A final consideration is that, whether owning or renting, you will be exposed to liability given there are personnel working high in the air.
“Some of that liability may be taken on by the company renting out the equipment,” Wilkerson says. “But many do not offer that liability protection.”
Generally speaking, if you’re renting less than three or four times a month, don’t envision expanding your business in the next year, and your customers are not asking for additional services when you’re on the job site, renting costs will likely set you back less than purchasing the equipment, Wilkerson says.
What You Don’t Know
Those new to crane and bucket trucks often fail to seriously weigh several key considerations, Wilkerson says. The specifications of the truck itself is one. An ‘underspec-ed’ truck, one that’s not big and heavy enough for the equipment upon it, will have shorter life and poorer fuel economy,” Wilkerson says. “And you’ll have increased maintenance costs on the truck.”
It’s also important to consider the height at which the work will be done, and what type of work it is. There are thousands of ways the bucket truck might be used in the sign business, for example. “These are huge factors in determining what kind of truck you will need,” Wilkerson says.
“If someone was only going to hang banners or work on parking lot lights as a side business, they would not need as heavy a piece of equipment as they would if they were doing message-type billboards or heavy-lift installations.”

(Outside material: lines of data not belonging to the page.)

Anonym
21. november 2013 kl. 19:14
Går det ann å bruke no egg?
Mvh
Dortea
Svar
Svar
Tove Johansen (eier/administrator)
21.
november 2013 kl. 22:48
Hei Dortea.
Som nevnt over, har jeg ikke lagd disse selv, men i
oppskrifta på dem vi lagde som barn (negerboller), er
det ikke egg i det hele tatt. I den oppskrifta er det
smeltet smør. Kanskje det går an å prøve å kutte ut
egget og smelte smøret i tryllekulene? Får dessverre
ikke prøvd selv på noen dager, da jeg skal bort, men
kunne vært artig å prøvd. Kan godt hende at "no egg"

Elliott Equipment Company’s Phillips is just as adamant that it’s important to understand one’s work parameters before specifying a machine. For instance, if you need to reach something 30 feet high, but you can’t get within 20 feet of it horizontally, you’re going to need 50 or 60 feet of reach, not 30 feet, he says.

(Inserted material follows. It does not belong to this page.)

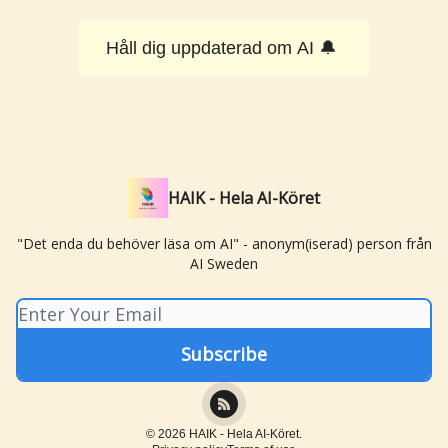
Håll dig uppdaterad om AI 🔔
HAIK - Hela AI-Köret
"Det enda du behöver läsa om AI" - anonym(iserad) person från
AI Sweden
© 2026 HAIK - Hela AI-Köret.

“Also consider what particular jobs you are going to do,” Phillips advises.
“In a banner installation where you need an extra pair of hands, a device like a jib winch or crane arm may be the perfect solution, allowing you to install heavy items with just one worker up in the basket. If you wanted more than one person up in the air, many of our baskets measure 40 by 60 inches or larger, allowing more tools and two or more people in the basket. We can install circuitry for them to use air tools, hydraulic tools, pressure washers, and electrical tools within the basket. That will let them do more jobs from that basket and increase their efficiency. You don’t have to go up and down to retrieve tools. Having all their tools in one place allows them to get to more sites in the course of a day.”
Another consideration for those who determine they want to own, rather than rent, the equipment is whether they should buy new or used. Many of those who utilize the equipment start with a used machine, Glazer says. Others may contact an Elliott dealer to purchase several brand new machines at one time.
The bottom line is there’s a certain element of positive brand awareness that is derived from having newer, shinier custom equipment.
“One of our clients ordered a half dozen aerial work platforms custom branded with their color scheme as they entered new work markets,” Phillips relates. “Their market share expanded and they were able to attract new customers.”